Schweitzer says stimulus put 1,000 to work so far

2009-08-19T16:15:00Z Schweitzer says stimulus put 1,000 to work so farGazette News Service The Billings Gazette
August 19, 2009 4:15 pm  • 

HELENA-Federal stimulus money has created about 1,000 jobs in Montana so far, with many more yet to come, Gov. Brian Schweitzer said Wednesday.

State estimates last winter were that Montana would be able to create or save 11,000 jobs with this stimulus money.

Many more Montanans will be working in the coming months because of the infusion of federal money, Schweitzer said, but he added that he couldn't estimate how many yet.

"A lot of the money isn't on the ground yet," Schweitzer said in a national press conference organized by the Democratic National Committee to tout what it called the success of the American Recovery and Reinvestment Act.

Schweitzer estimated about 10 percent of Montana's federal stimulus money is on the ground at this time. He said it "takes a little time" to engineer projects, award bids and begin construction work.

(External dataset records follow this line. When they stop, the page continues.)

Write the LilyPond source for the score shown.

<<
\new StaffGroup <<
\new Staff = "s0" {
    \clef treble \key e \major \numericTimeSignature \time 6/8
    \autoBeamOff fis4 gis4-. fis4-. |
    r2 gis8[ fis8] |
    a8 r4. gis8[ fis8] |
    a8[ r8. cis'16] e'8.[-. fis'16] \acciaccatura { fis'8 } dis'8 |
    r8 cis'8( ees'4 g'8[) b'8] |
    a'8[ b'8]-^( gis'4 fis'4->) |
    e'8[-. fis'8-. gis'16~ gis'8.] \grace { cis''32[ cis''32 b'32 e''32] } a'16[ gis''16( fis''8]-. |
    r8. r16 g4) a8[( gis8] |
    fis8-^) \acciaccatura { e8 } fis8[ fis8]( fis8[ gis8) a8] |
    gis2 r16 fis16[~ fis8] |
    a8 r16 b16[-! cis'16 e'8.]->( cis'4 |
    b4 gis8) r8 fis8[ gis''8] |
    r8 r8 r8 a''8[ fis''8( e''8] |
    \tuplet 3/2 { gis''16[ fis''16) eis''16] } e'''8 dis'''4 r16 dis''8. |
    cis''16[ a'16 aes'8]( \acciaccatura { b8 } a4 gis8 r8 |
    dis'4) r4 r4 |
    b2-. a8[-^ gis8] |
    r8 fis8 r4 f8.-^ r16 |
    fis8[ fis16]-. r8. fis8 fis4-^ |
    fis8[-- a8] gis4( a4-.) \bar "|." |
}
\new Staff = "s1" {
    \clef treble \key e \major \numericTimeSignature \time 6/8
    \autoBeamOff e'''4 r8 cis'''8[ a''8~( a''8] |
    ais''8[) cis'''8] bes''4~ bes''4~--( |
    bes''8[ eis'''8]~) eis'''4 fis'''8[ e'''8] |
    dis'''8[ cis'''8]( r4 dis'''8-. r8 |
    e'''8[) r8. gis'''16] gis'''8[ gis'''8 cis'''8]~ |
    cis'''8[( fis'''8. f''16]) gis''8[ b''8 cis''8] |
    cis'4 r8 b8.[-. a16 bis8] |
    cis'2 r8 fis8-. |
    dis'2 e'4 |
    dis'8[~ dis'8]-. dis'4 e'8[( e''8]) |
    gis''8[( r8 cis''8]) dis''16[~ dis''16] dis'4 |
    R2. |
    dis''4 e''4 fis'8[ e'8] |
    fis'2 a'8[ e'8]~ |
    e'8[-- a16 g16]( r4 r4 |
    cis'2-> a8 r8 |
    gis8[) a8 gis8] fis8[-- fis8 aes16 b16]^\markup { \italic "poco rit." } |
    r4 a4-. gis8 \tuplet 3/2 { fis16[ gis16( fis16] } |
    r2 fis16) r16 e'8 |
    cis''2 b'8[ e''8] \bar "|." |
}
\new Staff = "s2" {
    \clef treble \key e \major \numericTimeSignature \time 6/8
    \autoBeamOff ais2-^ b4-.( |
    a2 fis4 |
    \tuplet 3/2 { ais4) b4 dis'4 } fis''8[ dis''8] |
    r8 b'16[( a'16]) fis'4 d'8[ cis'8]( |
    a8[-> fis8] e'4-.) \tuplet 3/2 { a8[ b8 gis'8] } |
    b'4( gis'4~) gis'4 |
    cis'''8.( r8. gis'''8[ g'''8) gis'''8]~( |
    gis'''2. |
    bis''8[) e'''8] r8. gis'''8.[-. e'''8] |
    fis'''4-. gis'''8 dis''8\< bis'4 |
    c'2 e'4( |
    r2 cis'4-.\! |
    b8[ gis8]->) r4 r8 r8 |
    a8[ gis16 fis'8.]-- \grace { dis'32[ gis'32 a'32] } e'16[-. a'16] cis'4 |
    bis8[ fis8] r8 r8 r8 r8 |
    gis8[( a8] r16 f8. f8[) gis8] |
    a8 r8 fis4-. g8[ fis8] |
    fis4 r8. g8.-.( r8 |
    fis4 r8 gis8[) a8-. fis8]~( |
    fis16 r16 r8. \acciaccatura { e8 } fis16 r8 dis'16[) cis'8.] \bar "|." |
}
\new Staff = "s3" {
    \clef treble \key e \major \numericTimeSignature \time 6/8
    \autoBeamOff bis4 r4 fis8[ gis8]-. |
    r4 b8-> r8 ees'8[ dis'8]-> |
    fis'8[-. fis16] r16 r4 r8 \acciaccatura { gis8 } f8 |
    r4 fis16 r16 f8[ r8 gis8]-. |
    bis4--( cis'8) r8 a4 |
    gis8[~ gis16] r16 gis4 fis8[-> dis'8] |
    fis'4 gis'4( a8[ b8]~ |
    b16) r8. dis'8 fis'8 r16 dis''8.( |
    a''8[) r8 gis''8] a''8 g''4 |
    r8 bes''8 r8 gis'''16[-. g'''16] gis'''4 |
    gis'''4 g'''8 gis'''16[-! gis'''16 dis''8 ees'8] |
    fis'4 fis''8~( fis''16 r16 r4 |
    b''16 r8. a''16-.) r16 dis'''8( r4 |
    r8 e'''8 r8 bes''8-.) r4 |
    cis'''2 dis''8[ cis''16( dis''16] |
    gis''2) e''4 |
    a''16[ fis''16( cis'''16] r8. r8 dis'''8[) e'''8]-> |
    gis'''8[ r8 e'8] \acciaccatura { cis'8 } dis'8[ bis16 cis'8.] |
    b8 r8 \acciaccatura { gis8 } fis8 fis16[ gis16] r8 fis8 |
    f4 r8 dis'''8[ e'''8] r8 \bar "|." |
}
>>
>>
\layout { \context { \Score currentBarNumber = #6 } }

Montana is running behind some states where governors were able to put federal stimulus money to work early on, he said.

Here, the stimulus appropriation bill went through the 2009 Legislature. Schweitzer said he didn't get the bill to sign into law until late April, he said.

Montana received $904.3 million in federal stimulus money, the Legislative Fiscal Division reported, plus $207.1 million for enhanced unemployment benefits.

Schweitzer's spokeswoman, Sarah Elliott, said the latest state figures, through June, show that 418 jobs have been created from stimulus money through the state Department of Labor and Industry, 267 jobs through the Commerce Department and 140 jobs through the Transportation Department. Smaller numbers of jobs came through other departments.

Because Montana is one of only two states not facing a budget deficit and has the largest budget surplus in state history, it doesn't have to spend money to "shore up state programs," as many states have done, Schweitzer said.

Montana's share of the stimulus money is being spent on the ground, he said.

"In Montana, we hadn't proposed laying anyone off," he said.

Schweitzer said the largest chunk of the stimulus money-- $220 million -- (DASH) is being spent to make Montana's highways and bridges safer.

Some money is being spent to make state buildings and schools throughout Montana more energy efficient, he said. Other funds will be spent to make drinking water safer in parts of Montana and for wastewater treatment.